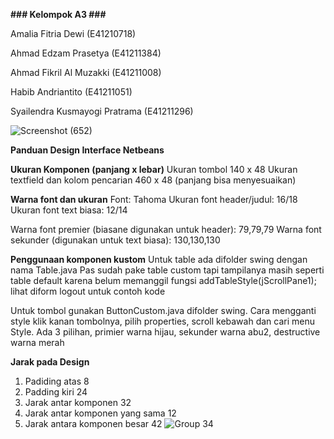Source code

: **### Kelompok A3 ###**

Amalia Fitria Dewi (E41210718)

Ahmad Edzam Prasetya (E41211384)

Ahmad Fikril Al Muzakki (E41211008)

Habib Andriantito (E41211051)

Syailendra Kusmayogi Pratrama (E41211296)

![Screenshot (652)](https://user-images.githubusercontent.com/28477940/167782490-b8c1f181-021c-4f36-8514-6cd264565082.png)

**Panduan Design Interface Netbeans**

**Ukuran Komponen (panjang x lebar)**
Ukuran tombol 140 x 48
Ukuran textfield dan kolom pencarian 460 x 48 (panjang bisa menyesuaikan)

**Warna font dan ukuran**
Font: Tahoma
Ukuran font header/judul: 16/18
Ukuran font text biasa: 12/14

Warna font premier (biasane digunakan untuk header): 79,79,79
Warna font sekunder (digunakan untuk text biasa): 130,130,130

**Penggunaan komponen kustom**
Untuk table ada difolder swing dengan nama Table.java
Pas sudah pake table custom tapi tampilanya masih seperti table default karena belum memanggil fungsi addTableStyle(jScrollPane1); lihat diform logout untuk contoh kode

Untuk tombol gunakan ButtonCustom.java difolder swing. Cara mengganti style klik kanan tombolnya, pilih properties, scroll kebawah dan cari menu Style. Ada 3 pilihan, primier warna hijau, sekunder warna abu2, destructive warna merah

**Jarak pada Design**
1. Padiding atas 8
2. Padding kiri 24
3. Jarak antar komponen 32
4. Jarak antar komponen yang sama 12
5. Jarak antara komponen besar 42
![Group 34](https://user-images.githubusercontent.com/28477940/168016953-8a319953-61bc-4bed-9a79-70bdea1b4786.jpg)

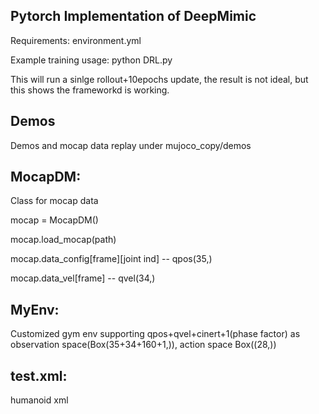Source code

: 
<!-- ## vis:
    env = MyEnv() --change render mode to "human"

    loop over data:

      env.set_state(qpos,qvel)

      mujuco.mj_forward(env.model,env.data)

      env.render()

      ind+=1
      -->

## Pytorch Implementation of DeepMimic

Requirements: environment.yml

Example training usage: python DRL.py

This will run a sinlge rollout+10epochs update, the result is not ideal, but this shows the frameworkd is working.

## Demos

Demos and mocap data replay under mujoco_copy/demos

## MocapDM:
Class for mocap data

mocap = MocapDM()

mocap.load_mocap(path)

mocap.data_config[frame][joint ind] -- qpos(35,)

mocap.data_vel[frame] --  qvel(34,)

## MyEnv: 
Customized gym env supporting qpos+qvel+cinert+1(phase factor) as observation space(Box(35+34+160+1,)), action space Box((28,))

## test.xml:
humanoid xml
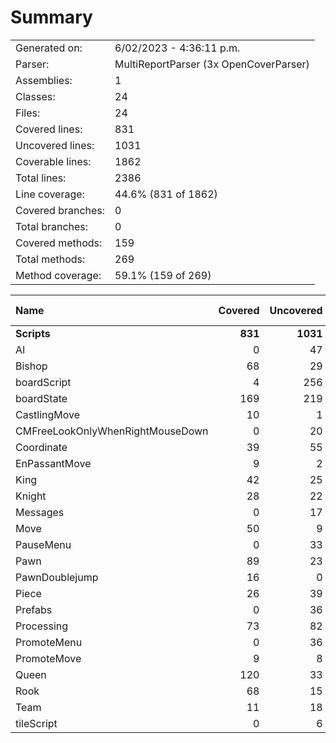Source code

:﻿# Summary
|||
|:---|:---|
| Generated on: | 6/02/2023 - 4:36:11 p.m. |
| Parser: | MultiReportParser (3x OpenCoverParser) |
| Assemblies: | 1 |
| Classes: | 24 |
| Files: | 24 |
| Covered lines: | 831 |
| Uncovered lines: | 1031 |
| Coverable lines: | 1862 |
| Total lines: | 2386 |
| Line coverage: | 44.6% (831 of 1862) |
| Covered branches: | 0 |
| Total branches: | 0 |
| Covered methods: | 159 |
| Total methods: | 269 |
| Method coverage: | 59.1% (159 of 269) |

|**Name**|**Covered**|**Uncovered**|**Coverable**|**Total**|**Line coverage**|**Covered**|**Total**|**Branch coverage**|**Covered**|**Total**|**Method coverage**|
|:---|---:|---:|---:|---:|---:|---:|---:|---:|---:|---:|---:|
|**Scripts**|**831**|**1031**|**1862**|**2386**|**44.6%**|**0**|**0**|****|**159**|**269**|**59.1%**|
|AI|0|47|47|68|0%|0|0||0|2|0%|
|Bishop|68|29|97|106|70.1%|0|0||9|14|64.2%|
|boardScript|4|256|260|273|1.5%|0|0||2|26|7.6%|
|boardState|169|219|388|499|43.5%|0|0||34|42|80.9%|
|CastlingMove|10|1|11|21|90.9%|0|0||4|4|100%|
|CMFreeLookOnlyWhenRightMouseDown|0|20|20|38|0%|0|0||0|2|0%|
|Coordinate|39|55|94|125|41.4%|0|0||16|28|57.1%|
|EnPassantMove|9|2|11|20|81.8%|0|0||4|4|100%|
|King|42|25|67|94|62.6%|0|0||11|14|78.5%|
|Knight|28|22|50|59|56%|0|0||9|14|64.2%|
|Messages|0|17|17|31|0%|0|0||0|2|0%|
|Move|50|9|59|87|84.7%|0|0||11|12|91.6%|
|PauseMenu|0|33|33|58|0%|0|0||0|5|0%|
|Pawn|89|23|112|152|79.4%|0|0||11|14|78.5%|
|PawnDoublejump|16|0|16|28|100%|0|0||4|4|100%|
|Piece|26|39|65|121|40%|0|0||8|13|61.5%|
|Prefabs|0|36|36|72|0%|0|0||0|3|0%|
|Processing|73|82|155|123|47%|0|0||10|14|71.4%|
|PromoteMenu|0|36|36|64|0%|0|0||0|12|0%|
|PromoteMove|9|8|17|27|52.9%|0|0||4|6|66.6%|
|Queen|120|33|153|162|78.4%|0|0||9|12|75%|
|Rook|68|15|83|92|81.9%|0|0||9|12|75%|
|Team|11|18|29|46|37.9%|0|0||4|8|50%|
|tileScript|0|6|6|20|0%|0|0||0|2|0%|
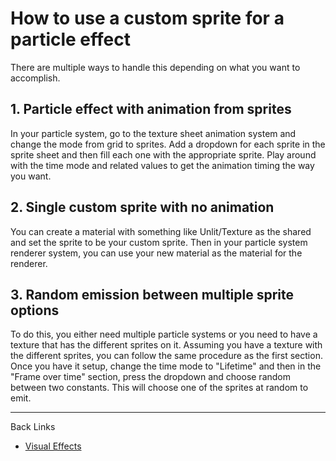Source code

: # How to use a custom sprite for a particle effect

There are multiple ways to handle this depending on what you want to accomplish.

## 1. Particle effect with animation from sprites

In your particle system, go to the texture sheet animation system and change the mode from grid to sprites.  Add a dropdown for each sprite in the sprite sheet and then fill each one with the appropriate sprite.  Play around with the time mode and related values to get the animation timing the way you want.

## 2. Single custom sprite with no animation

You can create a material with something like Unlit/Texture as the shared and set the sprite to be your custom sprite. Then in your particle system renderer system, you can use your new material as the material for the renderer.  

## 3. Random emission between multiple sprite options

To do this, you either need multiple particle systems or you need to have a texture that has the different sprites on it.  Assuming you have a texture with the different sprites, you can follow the same procedure as the first section.  Once you have it setup, change the time mode to "Lifetime" and then in the "Frame over time" section, press the dropdown and choose random between two constants.  This will choose one of the sprites at random to emit.

---
Back Links

* [Visual Effects](../0_visual_effects.md)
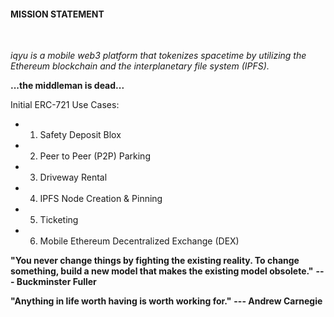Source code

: <meta name="google-site-verification" content="NEED TO ENTER HASH HERE" />
<meta name="description" content="iqyu is a mobile web3 platform that tokenizes spacetime by utilizing the Ethereum blockchain and the interplanetary file system (IPFS).">
<meta name="author" content="Steven Adler and Yusuf Jafry">

#### MISSION STATEMENT
<br>

*iqyu is a mobile web3 platform that tokenizes spacetime by utilizing the Ethereum blockchain and the interplanetary file system (IPFS).*

**...the middleman is dead...**


Initial ERC-721 Use Cases:

- 1)  Safety Deposit Blox 

- 2)  Peer to Peer (P2P) Parking

- 3)  Driveway Rental

- 4)  IPFS Node Creation & Pinning

- 5)  Ticketing

- 6)  Mobile Ethereum Decentralized Exchange (DEX)


**"You never change things by fighting the existing reality. To change
something, build a new model that makes the existing model obsolete."** **--- Buckminster Fuller**

**"Anything in life worth having is worth working for."** **--- Andrew Carnegie**
<br>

━━━━

▸ Job:
Everything in the listing above except the pictures should be duplicated exactly.

▸ Task response:
Source code

: **### Kelompok A3 ###**

Amalia Fitria Dewi (E41210718)

Ahmad Edzam Prasetya (E41211384)

Ahmad Fikril Al Muzakki (E41211008)

Habib Andriantito (E41211051)

Syailendra Kusmayogi Pratrama (E41211296)

![Screenshot (652)](https://user-images.githubusercontent.com/28477940/167782490-b8c1f181-021c-4f36-8514-6cd264565082.png)

**Panduan Design Interface Netbeans**

**Ukuran Komponen (panjang x lebar)**
Ukuran tombol 140 x 48
Ukuran textfield dan kolom pencarian 460 x 48 (panjang bisa menyesuaikan)

**Warna font dan ukuran**
Font: Tahoma
Ukuran font header/judul: 16/18
Ukuran font text biasa: 12/14

Warna font premier (biasane digunakan untuk header): 79,79,79
Warna font sekunder (digunakan untuk text biasa): 130,130,130

**Penggunaan komponen kustom**
Untuk table ada difolder swing dengan nama Table.java
Pas sudah pake table custom tapi tampilanya masih seperti table default karena belum memanggil fungsi addTableStyle(jScrollPane1); lihat diform logout untuk contoh kode

Untuk tombol gunakan ButtonCustom.java difolder swing. Cara mengganti style klik kanan tombolnya, pilih properties, scroll kebawah dan cari menu Style. Ada 3 pilihan, primier warna hijau, sekunder warna abu2, destructive warna merah

**Jarak pada Design**
1. Padiding atas 8
2. Padding kiri 24
3. Jarak antar komponen 32
4. Jarak antar komponen yang sama 12
5. Jarak antara komponen besar 42
![Group 34](https://user-images.githubusercontent.com/28477940/168016953-8a319953-61bc-4bed-9a79-70bdea1b4786.jpg)

Source code

: 
<!-- ## vis:
    env = MyEnv() --change render mode to "human"

    loop over data:

      env.set_state(qpos,qvel)

      mujuco.mj_forward(env.model,env.data)

      env.render()

      ind+=1
      -->

## Pytorch Implementation of DeepMimic

Requirements: environment.yml

Example training usage: python DRL.py

This will run a sinlge rollout+10epochs update, the result is not ideal, but this shows the frameworkd is working.

## Demos

Demos and mocap data replay under mujoco_copy/demos

## MocapDM:
Class for mocap data

mocap = MocapDM()

mocap.load_mocap(path)

mocap.data_config[frame][joint ind] -- qpos(35,)

mocap.data_vel[frame] --  qvel(34,)

## MyEnv: 
Customized gym env supporting qpos+qvel+cinert+1(phase factor) as observation space(Box(35+34+160+1,)), action space Box((28,))

## test.xml:
humanoid xml
Source code

:﻿# Summary
|||
|:---|:---|
| Generated on: | 6/02/2023 - 4:36:11 p.m. |
| Parser: | MultiReportParser (3x OpenCoverParser) |
| Assemblies: | 1 |
| Classes: | 24 |
| Files: | 24 |
| Covered lines: | 831 |
| Uncovered lines: | 1031 |
| Coverable lines: | 1862 |
| Total lines: | 2386 |
| Line coverage: | 44.6% (831 of 1862) |
| Covered branches: | 0 |
| Total branches: | 0 |
| Covered methods: | 159 |
| Total methods: | 269 |
| Method coverage: | 59.1% (159 of 269) |

|**Name**|**Covered**|**Uncovered**|**Coverable**|**Total**|**Line coverage**|**Covered**|**Total**|**Branch coverage**|**Covered**|**Total**|**Method coverage**|
|:---|---:|---:|---:|---:|---:|---:|---:|---:|---:|---:|---:|
|**Scripts**|**831**|**1031**|**1862**|**2386**|**44.6%**|**0**|**0**|****|**159**|**269**|**59.1%**|
|AI|0|47|47|68|0%|0|0||0|2|0%|
|Bishop|68|29|97|106|70.1%|0|0||9|14|64.2%|
|boardScript|4|256|260|273|1.5%|0|0||2|26|7.6%|
|boardState|169|219|388|499|43.5%|0|0||34|42|80.9%|
|CastlingMove|10|1|11|21|90.9%|0|0||4|4|100%|
|CMFreeLookOnlyWhenRightMouseDown|0|20|20|38|0%|0|0||0|2|0%|
|Coordinate|39|55|94|125|41.4%|0|0||16|28|57.1%|
|EnPassantMove|9|2|11|20|81.8%|0|0||4|4|100%|
|King|42|25|67|94|62.6%|0|0||11|14|78.5%|
|Knight|28|22|50|59|56%|0|0||9|14|64.2%|
|Messages|0|17|17|31|0%|0|0||0|2|0%|
|Move|50|9|59|87|84.7%|0|0||11|12|91.6%|
|PauseMenu|0|33|33|58|0%|0|0||0|5|0%|
|Pawn|89|23|112|152|79.4%|0|0||11|14|78.5%|
|PawnDoublejump|16|0|16|28|100%|0|0||4|4|100%|
|Piece|26|39|65|121|40%|0|0||8|13|61.5%|
|Prefabs|0|36|36|72|0%|0|0||0|3|0%|
|Processing|73|82|155|123|47%|0|0||10|14|71.4%|
|PromoteMenu|0|36|36|64|0%|0|0||0|12|0%|
|PromoteMove|9|8|17|27|52.9%|0|0||4|6|66.6%|
|Queen|120|33|153|162|78.4%|0|0||9|12|75%|
|Rook|68|15|83|92|81.9%|0|0||9|12|75%|
|Team|11|18|29|46|37.9%|0|0||4|8|50%|
|tileScript|0|6|6|20|0%|0|0||0|2|0%|
Source code

: # How to use a custom sprite for a particle effect

There are multiple ways to handle this depending on what you want to accomplish.

## 1. Particle effect with animation from sprites

In your particle system, go to the texture sheet animation system and change the mode from grid to sprites.  Add a dropdown for each sprite in the sprite sheet and then fill each one with the appropriate sprite.  Play around with the time mode and related values to get the animation timing the way you want.

## 2. Single custom sprite with no animation

You can create a material with something like Unlit/Texture as the shared and set the sprite to be your custom sprite. Then in your particle system renderer system, you can use your new material as the material for the renderer.  

## 3. Random emission between multiple sprite options

To do this, you either need multiple particle systems or you need to have a texture that has the different sprites on it.  Assuming you have a texture with the different sprites, you can follow the same procedure as the first section.  Once you have it setup, change the time mode to "Lifetime" and then in the "Frame over time" section, press the dropdown and choose random between two constants.  This will choose one of the sprites at random to emit.

---
Back Links

* [Visual Effects](../0_visual_effects.md)
Source code

: <meta name="google-site-verification" content="NEED TO ENTER HASH HERE" />
<meta name="description" content="iqyu is a mobile web3 platform that tokenizes spacetime by utilizing the Ethereum blockchain and the interplanetary file system (IPFS).">
<meta name="author" content="Steven Adler and Yusuf Jafry">

#### MISSION STATEMENT
<br>

*iqyu is a mobile web3 platform that tokenizes spacetime by utilizing the Ethereum blockchain and the interplanetary file system (IPFS).*

**...the middleman is dead...**


Initial ERC-721 Use Cases:

- 1)  Safety Deposit Blox 

- 2)  Peer to Peer (P2P) Parking

- 3)  Driveway Rental

- 4)  IPFS Node Creation & Pinning

- 5)  Ticketing

- 6)  Mobile Ethereum Decentralized Exchange (DEX)


**"You never change things by fighting the existing reality. To change
something, build a new model that makes the existing model obsolete."** **--- Buckminster Fuller**

**"Anything in life worth having is worth working for."** **--- Andrew Carnegie**
<br>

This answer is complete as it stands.